* EXERCISE PROMPT: Of the lines in the data below, write out exactly those from the one holding "Applicants may submit" through the one holding "Issue Date: May 17, 2022", both included.

[INPUT MATERIAL — start]

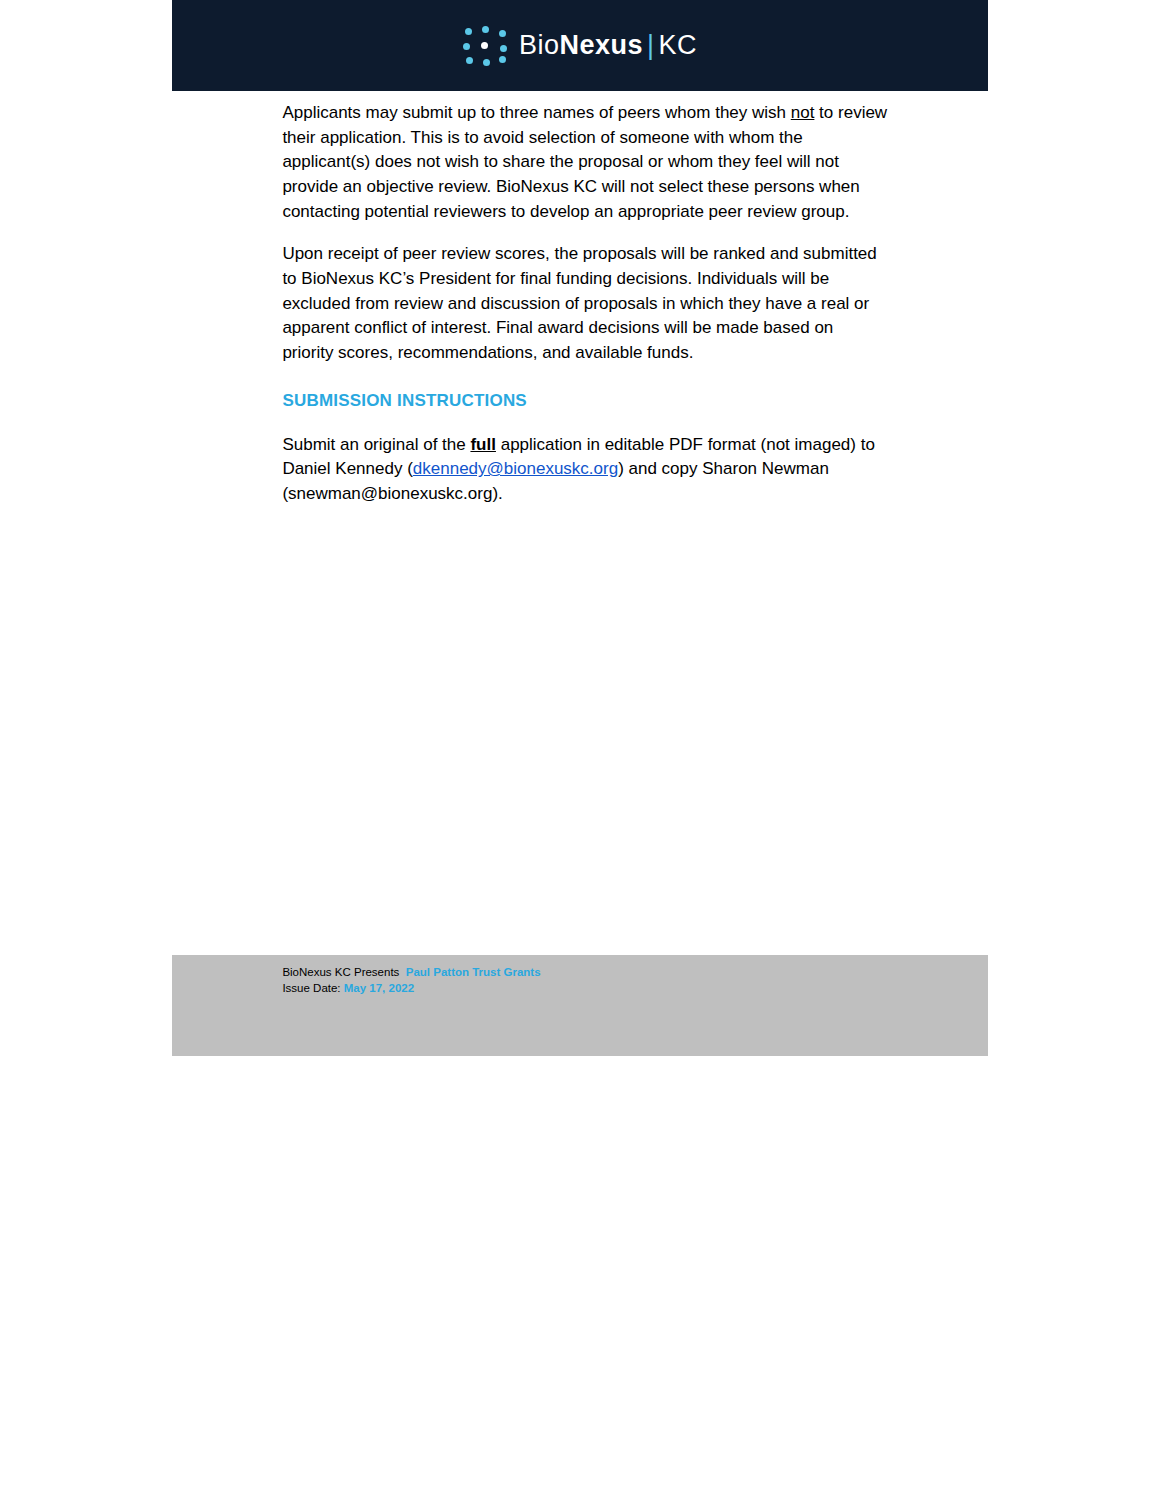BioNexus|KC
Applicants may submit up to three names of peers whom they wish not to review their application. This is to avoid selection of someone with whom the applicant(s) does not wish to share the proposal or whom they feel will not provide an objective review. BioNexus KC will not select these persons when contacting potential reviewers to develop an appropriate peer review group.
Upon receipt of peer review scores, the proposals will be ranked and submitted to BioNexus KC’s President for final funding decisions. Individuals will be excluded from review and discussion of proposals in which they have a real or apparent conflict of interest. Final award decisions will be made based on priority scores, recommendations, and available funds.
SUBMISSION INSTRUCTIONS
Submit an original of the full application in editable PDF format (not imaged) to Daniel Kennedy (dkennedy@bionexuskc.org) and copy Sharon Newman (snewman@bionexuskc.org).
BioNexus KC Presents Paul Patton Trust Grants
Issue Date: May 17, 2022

[INPUT MATERIAL — finish]
[INPUT MATERIAL — start]

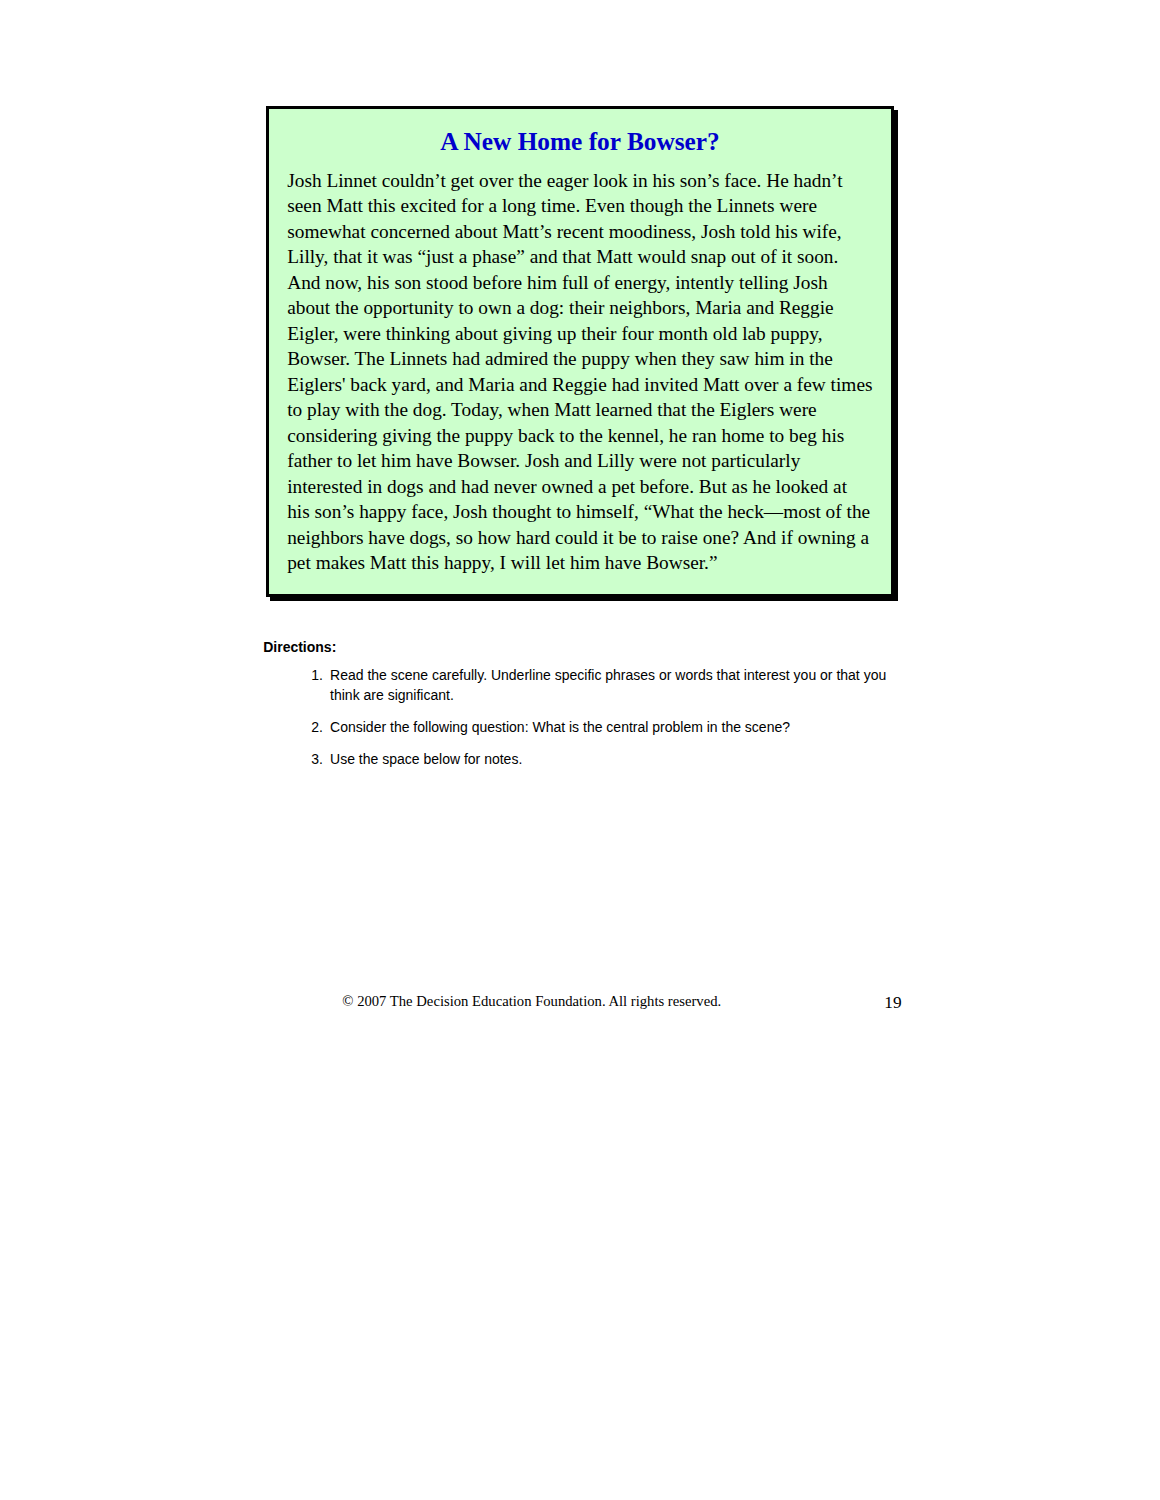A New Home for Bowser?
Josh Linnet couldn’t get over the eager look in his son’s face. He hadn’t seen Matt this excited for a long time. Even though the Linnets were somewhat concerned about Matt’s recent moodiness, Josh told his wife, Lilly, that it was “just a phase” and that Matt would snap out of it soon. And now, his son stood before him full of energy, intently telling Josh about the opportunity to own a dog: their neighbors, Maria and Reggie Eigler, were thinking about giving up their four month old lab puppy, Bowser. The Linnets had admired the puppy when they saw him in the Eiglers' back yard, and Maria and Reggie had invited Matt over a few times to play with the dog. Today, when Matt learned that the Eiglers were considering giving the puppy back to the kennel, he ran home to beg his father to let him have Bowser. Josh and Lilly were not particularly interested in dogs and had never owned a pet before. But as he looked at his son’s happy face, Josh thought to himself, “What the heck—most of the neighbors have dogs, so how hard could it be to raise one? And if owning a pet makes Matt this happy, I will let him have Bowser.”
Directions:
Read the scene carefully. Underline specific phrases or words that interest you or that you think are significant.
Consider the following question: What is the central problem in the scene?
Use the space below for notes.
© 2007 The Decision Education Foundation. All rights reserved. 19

[INPUT MATERIAL — finish]

* RESULT BELOW:
Applicants may submit up to three names of peers whom they wish not to review their application. This is to avoid selection of someone with whom the applicant(s) does not wish to share the proposal or whom they feel will not provide an objective review. BioNexus KC will not select these persons when contacting potential reviewers to develop an appropriate peer review group.
Upon receipt of peer review scores, the proposals will be ranked and submitted to BioNexus KC’s President for final funding decisions. Individuals will be excluded from review and discussion of proposals in which they have a real or apparent conflict of interest. Final award decisions will be made based on priority scores, recommendations, and available funds.
SUBMISSION INSTRUCTIONS
Submit an original of the full application in editable PDF format (not imaged) to Daniel Kennedy (dkennedy@bionexuskc.org) and copy Sharon Newman (snewman@bionexuskc.org).
BioNexus KC Presents Paul Patton Trust Grants
Issue Date: May 17, 2022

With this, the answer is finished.